__Problem description__
Can you give back only the stretch of entries from the line containing "common name: Desert iguana" through the line containing "class: Lecanoromycetes", with "scientific name" replaced by "binomial name" and nothing else changed?

__Recorded data__
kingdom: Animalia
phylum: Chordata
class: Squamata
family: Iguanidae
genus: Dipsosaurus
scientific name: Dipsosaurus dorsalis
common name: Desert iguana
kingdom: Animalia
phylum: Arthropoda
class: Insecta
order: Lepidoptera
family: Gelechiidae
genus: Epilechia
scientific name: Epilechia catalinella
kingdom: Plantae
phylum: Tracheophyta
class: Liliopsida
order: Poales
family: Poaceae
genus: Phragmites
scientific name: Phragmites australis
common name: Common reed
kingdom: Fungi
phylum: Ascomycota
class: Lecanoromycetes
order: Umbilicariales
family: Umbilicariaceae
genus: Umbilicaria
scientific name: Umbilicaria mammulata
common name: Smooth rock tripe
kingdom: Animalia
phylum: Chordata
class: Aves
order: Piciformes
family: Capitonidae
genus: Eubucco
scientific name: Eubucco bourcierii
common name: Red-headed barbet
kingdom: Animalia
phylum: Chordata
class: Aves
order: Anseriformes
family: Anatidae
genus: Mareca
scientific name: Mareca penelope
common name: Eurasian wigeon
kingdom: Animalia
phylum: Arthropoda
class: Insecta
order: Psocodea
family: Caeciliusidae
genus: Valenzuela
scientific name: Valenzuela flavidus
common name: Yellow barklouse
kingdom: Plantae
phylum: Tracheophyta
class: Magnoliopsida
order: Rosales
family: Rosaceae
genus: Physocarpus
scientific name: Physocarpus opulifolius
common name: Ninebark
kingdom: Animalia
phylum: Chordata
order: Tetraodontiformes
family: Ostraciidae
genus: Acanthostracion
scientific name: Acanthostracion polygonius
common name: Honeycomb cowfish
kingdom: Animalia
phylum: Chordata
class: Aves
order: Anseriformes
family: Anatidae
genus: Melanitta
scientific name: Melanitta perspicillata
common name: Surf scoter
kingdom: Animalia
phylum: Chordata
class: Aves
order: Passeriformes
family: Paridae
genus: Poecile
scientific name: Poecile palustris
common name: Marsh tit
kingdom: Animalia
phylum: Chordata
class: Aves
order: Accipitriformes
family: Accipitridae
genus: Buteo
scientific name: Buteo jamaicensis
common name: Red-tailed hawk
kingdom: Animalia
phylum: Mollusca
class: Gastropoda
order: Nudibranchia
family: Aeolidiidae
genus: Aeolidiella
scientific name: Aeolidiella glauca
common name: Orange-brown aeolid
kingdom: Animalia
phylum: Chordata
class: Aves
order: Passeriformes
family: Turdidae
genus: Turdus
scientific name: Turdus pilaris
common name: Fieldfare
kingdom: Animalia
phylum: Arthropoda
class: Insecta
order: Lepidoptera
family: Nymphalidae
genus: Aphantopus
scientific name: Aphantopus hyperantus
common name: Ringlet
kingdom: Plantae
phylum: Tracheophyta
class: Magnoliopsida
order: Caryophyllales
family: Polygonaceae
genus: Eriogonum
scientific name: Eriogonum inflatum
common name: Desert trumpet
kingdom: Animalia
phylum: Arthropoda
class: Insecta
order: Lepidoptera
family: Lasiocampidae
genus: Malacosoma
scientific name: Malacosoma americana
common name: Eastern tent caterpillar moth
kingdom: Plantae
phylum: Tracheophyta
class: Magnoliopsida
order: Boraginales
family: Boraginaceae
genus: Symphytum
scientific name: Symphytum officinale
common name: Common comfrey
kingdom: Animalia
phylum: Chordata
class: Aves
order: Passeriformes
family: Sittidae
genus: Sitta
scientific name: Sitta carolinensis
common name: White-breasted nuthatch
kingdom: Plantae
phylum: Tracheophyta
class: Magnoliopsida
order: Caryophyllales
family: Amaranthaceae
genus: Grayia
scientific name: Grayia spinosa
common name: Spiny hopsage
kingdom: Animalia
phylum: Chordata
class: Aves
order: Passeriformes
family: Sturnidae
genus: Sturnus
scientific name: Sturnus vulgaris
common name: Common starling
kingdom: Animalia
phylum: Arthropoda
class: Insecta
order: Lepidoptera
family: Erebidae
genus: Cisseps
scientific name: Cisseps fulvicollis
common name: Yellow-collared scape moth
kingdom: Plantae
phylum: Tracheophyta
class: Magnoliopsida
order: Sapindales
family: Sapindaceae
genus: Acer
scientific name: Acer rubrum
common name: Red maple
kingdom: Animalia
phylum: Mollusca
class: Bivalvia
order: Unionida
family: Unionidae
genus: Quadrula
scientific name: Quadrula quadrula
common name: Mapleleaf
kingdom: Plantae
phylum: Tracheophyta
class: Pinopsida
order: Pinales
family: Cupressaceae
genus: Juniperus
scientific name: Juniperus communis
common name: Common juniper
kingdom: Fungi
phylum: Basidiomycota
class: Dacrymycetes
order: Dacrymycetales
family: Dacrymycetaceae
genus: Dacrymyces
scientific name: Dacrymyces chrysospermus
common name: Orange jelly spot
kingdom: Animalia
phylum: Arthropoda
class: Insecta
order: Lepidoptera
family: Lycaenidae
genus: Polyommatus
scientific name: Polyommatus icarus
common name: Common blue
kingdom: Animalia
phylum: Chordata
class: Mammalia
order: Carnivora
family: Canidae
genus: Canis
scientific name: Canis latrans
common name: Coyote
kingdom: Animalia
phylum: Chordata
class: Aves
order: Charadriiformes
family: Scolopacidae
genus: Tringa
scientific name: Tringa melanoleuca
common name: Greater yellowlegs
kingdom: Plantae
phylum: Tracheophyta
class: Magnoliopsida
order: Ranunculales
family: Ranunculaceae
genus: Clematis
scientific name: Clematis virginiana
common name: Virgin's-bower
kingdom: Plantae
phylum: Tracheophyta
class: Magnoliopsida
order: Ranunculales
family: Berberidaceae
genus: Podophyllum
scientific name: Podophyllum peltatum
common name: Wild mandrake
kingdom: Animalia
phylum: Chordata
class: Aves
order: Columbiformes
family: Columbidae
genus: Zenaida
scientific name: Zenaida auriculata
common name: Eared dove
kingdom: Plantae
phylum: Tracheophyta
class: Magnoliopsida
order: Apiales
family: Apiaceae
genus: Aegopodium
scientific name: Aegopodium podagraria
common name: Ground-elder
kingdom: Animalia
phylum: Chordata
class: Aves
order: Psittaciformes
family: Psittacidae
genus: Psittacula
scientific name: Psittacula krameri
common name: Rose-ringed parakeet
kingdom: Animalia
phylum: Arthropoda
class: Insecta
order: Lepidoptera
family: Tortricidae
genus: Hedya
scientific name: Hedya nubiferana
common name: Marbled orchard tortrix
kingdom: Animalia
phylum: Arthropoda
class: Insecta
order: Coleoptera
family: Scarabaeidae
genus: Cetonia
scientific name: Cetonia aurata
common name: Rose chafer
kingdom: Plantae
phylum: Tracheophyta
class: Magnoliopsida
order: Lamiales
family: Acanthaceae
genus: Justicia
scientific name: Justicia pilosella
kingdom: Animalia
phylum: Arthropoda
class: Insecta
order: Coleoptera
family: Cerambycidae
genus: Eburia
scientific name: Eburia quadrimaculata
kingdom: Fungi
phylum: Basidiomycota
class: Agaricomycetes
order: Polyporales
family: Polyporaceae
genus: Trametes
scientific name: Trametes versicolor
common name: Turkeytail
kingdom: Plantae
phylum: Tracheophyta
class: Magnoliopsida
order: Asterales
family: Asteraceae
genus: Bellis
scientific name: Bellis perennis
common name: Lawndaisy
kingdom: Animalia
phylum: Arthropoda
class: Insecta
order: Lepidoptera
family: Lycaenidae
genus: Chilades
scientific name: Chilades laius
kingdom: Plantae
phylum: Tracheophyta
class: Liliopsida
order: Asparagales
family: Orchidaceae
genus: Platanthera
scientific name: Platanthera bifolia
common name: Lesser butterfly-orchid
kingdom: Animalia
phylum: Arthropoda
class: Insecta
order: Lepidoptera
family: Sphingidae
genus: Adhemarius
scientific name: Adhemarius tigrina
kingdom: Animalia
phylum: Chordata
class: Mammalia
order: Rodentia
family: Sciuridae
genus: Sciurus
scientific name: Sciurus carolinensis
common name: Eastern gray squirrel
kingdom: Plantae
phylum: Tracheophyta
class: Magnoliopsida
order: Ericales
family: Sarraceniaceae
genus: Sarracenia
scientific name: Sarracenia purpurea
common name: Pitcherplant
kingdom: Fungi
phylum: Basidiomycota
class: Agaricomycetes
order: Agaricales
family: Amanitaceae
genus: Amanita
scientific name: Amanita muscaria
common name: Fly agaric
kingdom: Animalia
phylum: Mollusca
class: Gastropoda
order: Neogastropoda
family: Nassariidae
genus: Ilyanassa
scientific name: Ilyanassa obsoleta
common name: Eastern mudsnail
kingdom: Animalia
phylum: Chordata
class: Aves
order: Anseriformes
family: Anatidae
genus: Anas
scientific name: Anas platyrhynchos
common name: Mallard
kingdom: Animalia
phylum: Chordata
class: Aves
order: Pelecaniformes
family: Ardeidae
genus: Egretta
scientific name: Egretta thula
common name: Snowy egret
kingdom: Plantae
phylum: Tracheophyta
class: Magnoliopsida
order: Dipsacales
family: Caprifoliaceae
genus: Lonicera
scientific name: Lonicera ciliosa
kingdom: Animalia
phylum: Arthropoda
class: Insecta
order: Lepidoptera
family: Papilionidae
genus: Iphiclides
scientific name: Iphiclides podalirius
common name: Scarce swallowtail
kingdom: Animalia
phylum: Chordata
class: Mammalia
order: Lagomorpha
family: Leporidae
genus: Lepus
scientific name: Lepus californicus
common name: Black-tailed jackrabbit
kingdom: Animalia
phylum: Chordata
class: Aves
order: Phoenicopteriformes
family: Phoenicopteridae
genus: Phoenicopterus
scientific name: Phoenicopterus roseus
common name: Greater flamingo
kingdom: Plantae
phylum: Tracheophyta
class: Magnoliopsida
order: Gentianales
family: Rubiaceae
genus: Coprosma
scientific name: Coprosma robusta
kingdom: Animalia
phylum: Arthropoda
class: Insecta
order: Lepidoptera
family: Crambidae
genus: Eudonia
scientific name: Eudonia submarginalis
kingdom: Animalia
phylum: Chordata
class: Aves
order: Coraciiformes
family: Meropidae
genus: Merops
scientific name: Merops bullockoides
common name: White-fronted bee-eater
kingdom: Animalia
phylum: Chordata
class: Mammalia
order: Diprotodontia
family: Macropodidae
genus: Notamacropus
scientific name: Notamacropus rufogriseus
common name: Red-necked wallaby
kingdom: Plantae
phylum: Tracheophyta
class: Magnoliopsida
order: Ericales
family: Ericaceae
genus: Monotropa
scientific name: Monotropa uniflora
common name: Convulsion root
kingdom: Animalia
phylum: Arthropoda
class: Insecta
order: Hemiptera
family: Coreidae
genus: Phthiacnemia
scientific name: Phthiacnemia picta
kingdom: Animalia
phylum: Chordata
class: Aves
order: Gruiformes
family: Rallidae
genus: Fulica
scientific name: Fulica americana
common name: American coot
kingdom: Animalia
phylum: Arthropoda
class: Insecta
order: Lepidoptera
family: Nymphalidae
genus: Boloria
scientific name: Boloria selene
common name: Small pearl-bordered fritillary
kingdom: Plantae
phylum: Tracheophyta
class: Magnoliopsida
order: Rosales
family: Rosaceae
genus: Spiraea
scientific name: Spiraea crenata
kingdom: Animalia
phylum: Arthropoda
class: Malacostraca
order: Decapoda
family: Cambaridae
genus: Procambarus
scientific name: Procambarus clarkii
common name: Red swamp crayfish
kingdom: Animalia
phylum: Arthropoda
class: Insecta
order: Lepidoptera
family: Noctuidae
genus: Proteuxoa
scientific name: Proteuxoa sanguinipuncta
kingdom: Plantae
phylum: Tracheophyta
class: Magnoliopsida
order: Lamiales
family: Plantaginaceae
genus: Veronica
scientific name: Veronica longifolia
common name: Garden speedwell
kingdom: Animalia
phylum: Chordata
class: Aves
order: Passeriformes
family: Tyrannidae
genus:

__Solution to this task__
common name: Desert iguana
kingdom: Animalia
phylum: Arthropoda
class: Insecta
order: Lepidoptera
family: Gelechiidae
genus: Epilechia
binomial name: Epilechia catalinella
kingdom: Plantae
phylum: Tracheophyta
class: Liliopsida
order: Poales
family: Poaceae
genus: Phragmites
binomial name: Phragmites australis
common name: Common reed
kingdom: Fungi
phylum: Ascomycota
class: Lecanoromycetes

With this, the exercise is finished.